OK, we get it. Getting your site ranked is really important to your business, and you’ll do almost anything to make it happen. The problem is that you’re not an optimizer — you’re a business owner, and you don’t know the SEO world like an optimizer does. Your information is probably at least a couple of years old, especially if you got it from a forum that focuses on your industry and not on the SEO industry. So today I’m going to go over several SEO tactics that really honestly just need to be stopped, because they rely on the same tired gimmick: cheap, usually bad, writing.

Press Releases for Backlinking
I’ve said it over and over on my blog: there’s no such thing as an industry so boring that you can’t create content for it. But please, stop thinking that “not boring” is equivalent to “newsworthy.” A decade ago, there weren’t a lot of people putting out press releases, so those links were considered authoritative and thus valuable. Today, there are more press releases put out by small businesses looking for a slice of goodness than there are by the Associated Press. [citation needed]

The point is this: the sheer volume of B.S. press releases has made Google all but ignore links from sources that publish uncurated news…and any site that publishes curated news is going to ignore your press release unless it contains real news.

Articles. At all.
I won’t lie — I’ve got a profile on EZineArticles, and I used to put my content up on it. But that was years ago. Even before Panda hit, the words “article submission” were already starting to reek of SEO poison. Today, spamming cheap articles is literally worse than nothing — all those ‘bad neighborhood’ links coming in to your site will degrade your rankings, not enhance them.

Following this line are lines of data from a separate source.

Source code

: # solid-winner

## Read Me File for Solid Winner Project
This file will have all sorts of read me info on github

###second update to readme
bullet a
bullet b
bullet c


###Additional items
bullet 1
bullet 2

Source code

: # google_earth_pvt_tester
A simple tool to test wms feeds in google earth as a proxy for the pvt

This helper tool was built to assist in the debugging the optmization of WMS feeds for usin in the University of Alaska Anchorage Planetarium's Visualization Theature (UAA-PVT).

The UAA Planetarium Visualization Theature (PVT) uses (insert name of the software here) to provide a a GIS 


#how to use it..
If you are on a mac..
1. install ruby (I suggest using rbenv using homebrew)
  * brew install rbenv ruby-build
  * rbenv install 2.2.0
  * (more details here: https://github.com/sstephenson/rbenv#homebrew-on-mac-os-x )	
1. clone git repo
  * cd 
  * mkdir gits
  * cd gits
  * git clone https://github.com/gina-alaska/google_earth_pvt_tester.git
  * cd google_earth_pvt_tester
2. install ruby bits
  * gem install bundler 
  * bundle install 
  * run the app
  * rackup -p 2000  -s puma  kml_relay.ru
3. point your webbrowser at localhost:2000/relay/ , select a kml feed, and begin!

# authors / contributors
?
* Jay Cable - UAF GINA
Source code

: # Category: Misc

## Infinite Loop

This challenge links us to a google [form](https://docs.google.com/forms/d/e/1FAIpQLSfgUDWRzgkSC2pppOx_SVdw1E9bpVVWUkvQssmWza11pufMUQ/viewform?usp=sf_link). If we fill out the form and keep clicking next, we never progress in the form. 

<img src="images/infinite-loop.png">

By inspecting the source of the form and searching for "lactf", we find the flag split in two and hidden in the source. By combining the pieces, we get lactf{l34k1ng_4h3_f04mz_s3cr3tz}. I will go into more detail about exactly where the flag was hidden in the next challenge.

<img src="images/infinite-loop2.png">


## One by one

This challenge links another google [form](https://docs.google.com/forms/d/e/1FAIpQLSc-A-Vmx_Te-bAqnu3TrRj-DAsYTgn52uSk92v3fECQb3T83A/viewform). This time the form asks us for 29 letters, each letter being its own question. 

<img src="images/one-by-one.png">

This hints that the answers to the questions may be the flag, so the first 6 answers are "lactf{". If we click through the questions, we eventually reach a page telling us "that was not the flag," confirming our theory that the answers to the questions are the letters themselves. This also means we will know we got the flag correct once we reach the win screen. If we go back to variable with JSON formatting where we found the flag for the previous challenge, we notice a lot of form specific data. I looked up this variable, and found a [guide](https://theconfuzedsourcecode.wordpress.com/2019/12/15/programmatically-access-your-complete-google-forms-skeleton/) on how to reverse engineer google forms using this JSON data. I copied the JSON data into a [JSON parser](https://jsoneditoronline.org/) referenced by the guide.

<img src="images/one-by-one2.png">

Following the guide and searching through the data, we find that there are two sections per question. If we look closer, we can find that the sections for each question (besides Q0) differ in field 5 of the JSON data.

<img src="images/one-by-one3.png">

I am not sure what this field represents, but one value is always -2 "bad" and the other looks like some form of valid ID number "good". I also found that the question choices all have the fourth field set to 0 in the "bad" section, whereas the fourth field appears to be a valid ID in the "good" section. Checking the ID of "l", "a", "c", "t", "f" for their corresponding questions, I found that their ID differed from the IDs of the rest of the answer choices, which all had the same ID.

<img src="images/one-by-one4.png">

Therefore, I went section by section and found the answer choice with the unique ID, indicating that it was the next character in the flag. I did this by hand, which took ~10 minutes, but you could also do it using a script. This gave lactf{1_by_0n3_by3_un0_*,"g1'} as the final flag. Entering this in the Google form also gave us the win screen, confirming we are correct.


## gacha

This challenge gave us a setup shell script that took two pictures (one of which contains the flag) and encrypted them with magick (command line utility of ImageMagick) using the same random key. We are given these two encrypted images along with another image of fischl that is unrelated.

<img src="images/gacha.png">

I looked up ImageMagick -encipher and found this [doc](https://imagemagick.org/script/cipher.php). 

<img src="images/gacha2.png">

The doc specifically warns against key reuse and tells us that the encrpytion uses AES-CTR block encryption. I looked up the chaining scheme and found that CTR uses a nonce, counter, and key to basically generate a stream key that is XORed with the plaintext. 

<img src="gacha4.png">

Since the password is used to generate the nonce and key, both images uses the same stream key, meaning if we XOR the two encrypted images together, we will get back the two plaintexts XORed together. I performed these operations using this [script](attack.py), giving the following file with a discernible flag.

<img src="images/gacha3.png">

The entire notion of articles as SEO started with a concept called ‘Bum Marketing,’ which worked, when it first came out, for the same reason as above: no one was doing it. The guy who invented it essentially realized that by writing articles and linking directly to pay-per-visit sites, you could make money with no website of your own. SEO people who were looking for easy backlinks got ahold of the idea and decided it was great…and within a few years, Google had taken to discarding links from article directories and content farms.

Blogs and Sites with Thin Content
After the ‘articles’ craze died down, website owners and SEO people had gotten a taste of what it was like to get rankings without having to put effort into their content…and so they figured they’d keep putting zero effort in and see what happened. The result was Panda, and today thin content is — see the pattern here? — worse than no content at all.

If you’re outsourcing your content writing and your writer isn’t actually qualified to be producing genuinely relevant, intelligently written, opinionated content on the subject matter, you’re probably doing it wrong. If you’re writing for the search engines and not for your audience, you’re definitely doing it wrong. Creating valuable content is work, and it should be — that’s what “standing out from the crowd” is supposed to be.

And in the end, that’s precisely what’s happening here: all of these techniques have failed because something that started out as “standing out” — even thin content pages got their start as an improvement over ‘not having content at all’ — turned into “standing smack dab in the middle of the crowd.”

If you want to stand out, you have to put in more effort. It really is that simple, and that hard.